Jimmy Conlon (Neeson) is an Irish Mafia-connected alcoholic living in a state of perpetual depression. His son Mike (Kinnaman) works as a boxing coach and chauffeur. When Mike accepts a job driving Danny Maguire (Boyd Holbrook), son of mob boss and Jimmy’s longtime associate Shawn Maguire (Ed Harris), he winds up witnessing a murder. Most of Run All Night unfolds over a very long, dark night as Jimmy attempts to keep his son alive after Mike shoots Danny dead in self defense. A distressing lack of thrills keeps the film from ever developing any real sense of excitement. It does have atmosphere to spare, but that’s just not enough to carry it.
The supporting cast also includes Bruce McGill, Vincent D’Onofrio, Génesis Rodríguez, Common, and Nick Nolte (in a cameo). You’d think that with this group of actors, director Collet-Serra (whose previous work with Neeson includes the more exciting films Unknown and Non-Stop) would have a field day. But the dialogue doesn’t have any zip and the action-oriented scenes are uniformly limp. In fact, if you’re behind on films featuring Liam Neeson portraying a man in possession of “a very particular set of skills,” definitely try out the imperfect but very underrated A Walk Among the Tombstones.
Warner Bros.’ Blu-ray presentation is rock solid, as it should be for a major theatrical release. Martin Ruhe’s cinematography is dark and moody, but the high definition transfer never sacrifices clarity or fine detail. It’s getting increasingly harder to muster excitement for a 1080p presentation of a new, studio-backed movie; there’s no reason, after all for it to look anything less than basically perfect. More exciting is the DTS-HD MA 7.1 soundtrack, which is notably enveloping and extremely dynamic. The original score by Junkie XL is but one of many layers within this complex, kinetic, first-rate audio mix.

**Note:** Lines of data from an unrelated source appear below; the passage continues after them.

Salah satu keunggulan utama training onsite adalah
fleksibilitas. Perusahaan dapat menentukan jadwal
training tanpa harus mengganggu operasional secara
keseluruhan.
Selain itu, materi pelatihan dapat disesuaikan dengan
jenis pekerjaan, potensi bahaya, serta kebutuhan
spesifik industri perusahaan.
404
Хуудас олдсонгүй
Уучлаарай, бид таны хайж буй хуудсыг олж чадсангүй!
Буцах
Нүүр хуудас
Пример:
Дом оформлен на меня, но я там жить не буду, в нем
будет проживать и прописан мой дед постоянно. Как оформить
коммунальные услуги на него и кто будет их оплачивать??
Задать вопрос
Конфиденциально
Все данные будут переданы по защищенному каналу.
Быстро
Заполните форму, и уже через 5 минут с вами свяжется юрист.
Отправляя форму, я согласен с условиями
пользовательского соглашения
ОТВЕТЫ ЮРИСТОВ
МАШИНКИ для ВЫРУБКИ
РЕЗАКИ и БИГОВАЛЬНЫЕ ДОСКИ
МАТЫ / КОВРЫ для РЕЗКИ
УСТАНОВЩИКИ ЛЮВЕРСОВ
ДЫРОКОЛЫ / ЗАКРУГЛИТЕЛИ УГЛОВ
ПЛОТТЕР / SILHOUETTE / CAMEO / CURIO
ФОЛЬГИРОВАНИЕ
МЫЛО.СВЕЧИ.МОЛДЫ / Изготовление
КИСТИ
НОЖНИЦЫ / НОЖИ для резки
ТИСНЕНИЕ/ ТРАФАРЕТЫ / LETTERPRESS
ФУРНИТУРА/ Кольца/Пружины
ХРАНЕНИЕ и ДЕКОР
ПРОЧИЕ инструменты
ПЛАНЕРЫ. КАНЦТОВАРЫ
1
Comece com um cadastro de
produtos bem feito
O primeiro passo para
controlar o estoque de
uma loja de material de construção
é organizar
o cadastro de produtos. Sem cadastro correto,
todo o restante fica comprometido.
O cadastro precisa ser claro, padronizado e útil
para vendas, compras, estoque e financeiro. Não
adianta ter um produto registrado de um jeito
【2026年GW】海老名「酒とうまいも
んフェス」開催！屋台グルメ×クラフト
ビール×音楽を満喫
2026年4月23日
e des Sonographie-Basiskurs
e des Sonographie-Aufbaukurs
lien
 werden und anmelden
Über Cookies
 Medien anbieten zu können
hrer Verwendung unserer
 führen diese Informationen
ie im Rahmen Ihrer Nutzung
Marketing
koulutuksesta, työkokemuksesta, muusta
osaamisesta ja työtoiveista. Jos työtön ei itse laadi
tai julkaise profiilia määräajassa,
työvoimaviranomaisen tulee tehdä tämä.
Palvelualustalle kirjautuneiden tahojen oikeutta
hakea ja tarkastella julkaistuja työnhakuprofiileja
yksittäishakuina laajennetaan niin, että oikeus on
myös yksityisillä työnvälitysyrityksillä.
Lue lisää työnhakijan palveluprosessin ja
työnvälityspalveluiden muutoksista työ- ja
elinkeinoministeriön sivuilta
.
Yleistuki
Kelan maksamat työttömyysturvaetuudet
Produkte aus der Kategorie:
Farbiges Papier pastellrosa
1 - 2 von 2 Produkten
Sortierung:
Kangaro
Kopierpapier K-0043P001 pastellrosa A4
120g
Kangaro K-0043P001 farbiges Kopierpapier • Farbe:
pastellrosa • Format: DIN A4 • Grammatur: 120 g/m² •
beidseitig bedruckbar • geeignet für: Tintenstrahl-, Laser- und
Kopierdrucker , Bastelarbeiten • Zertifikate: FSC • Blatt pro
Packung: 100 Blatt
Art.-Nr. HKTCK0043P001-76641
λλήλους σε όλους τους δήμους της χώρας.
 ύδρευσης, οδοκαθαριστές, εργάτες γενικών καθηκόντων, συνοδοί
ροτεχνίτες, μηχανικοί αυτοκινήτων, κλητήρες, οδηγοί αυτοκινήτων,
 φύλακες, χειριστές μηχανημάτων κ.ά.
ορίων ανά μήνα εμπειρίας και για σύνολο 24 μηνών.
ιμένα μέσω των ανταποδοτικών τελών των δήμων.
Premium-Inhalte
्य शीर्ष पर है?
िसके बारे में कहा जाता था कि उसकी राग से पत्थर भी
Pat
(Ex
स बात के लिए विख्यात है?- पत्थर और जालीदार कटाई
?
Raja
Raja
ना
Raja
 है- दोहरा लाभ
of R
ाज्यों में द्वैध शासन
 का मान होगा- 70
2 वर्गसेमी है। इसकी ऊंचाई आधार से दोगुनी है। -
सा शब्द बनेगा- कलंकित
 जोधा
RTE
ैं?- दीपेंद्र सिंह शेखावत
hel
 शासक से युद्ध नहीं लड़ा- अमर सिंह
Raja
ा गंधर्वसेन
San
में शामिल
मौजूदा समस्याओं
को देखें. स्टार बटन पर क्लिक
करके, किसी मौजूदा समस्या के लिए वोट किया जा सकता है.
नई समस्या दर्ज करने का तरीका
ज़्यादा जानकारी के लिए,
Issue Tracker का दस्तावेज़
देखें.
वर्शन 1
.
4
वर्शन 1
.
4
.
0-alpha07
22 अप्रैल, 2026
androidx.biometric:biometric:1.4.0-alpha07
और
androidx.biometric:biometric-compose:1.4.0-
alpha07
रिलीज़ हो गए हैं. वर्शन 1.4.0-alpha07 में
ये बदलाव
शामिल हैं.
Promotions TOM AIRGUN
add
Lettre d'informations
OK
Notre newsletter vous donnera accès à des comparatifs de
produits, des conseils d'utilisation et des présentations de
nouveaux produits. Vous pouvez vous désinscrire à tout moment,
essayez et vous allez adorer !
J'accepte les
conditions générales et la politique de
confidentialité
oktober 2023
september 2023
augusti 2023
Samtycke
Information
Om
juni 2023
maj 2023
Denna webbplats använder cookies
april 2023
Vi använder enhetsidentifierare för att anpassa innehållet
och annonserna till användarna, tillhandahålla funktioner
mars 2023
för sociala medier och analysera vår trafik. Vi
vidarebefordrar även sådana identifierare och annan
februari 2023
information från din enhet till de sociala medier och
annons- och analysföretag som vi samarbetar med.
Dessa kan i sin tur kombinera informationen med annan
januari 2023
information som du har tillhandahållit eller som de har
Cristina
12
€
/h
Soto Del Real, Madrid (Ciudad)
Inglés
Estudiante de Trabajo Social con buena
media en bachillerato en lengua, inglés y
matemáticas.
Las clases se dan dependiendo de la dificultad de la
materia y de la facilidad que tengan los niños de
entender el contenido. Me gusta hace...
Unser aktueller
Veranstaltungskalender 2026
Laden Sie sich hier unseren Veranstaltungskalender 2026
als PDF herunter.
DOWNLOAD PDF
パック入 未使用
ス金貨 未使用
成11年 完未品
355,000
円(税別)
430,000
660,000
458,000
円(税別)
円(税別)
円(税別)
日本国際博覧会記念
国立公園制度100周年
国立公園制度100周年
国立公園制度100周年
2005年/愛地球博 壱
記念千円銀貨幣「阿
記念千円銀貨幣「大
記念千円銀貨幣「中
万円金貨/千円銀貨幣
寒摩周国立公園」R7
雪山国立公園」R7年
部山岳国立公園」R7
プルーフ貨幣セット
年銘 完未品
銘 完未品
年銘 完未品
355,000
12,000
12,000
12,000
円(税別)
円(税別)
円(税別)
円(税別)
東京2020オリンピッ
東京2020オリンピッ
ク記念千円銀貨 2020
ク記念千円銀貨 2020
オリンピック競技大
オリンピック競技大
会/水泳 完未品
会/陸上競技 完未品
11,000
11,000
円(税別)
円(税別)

The Blu-ray Combo Pack, in addition to a standard DVD and downloadable Digital HD copy, contains a pair of exclusive featurettes: “Shoot All Night” and “Action All Night.” Neither is especially informative, but it’s nice to have something. Both the Blu-ray and standard DVD edition include deleted scenes as well. It’s not a particularly robust selection of extras, but that’s not surprisingly given the lukewarm reaction the film received.
In the end, Run All Night is best left to the most devoted of hardcore Liam Neeson fans.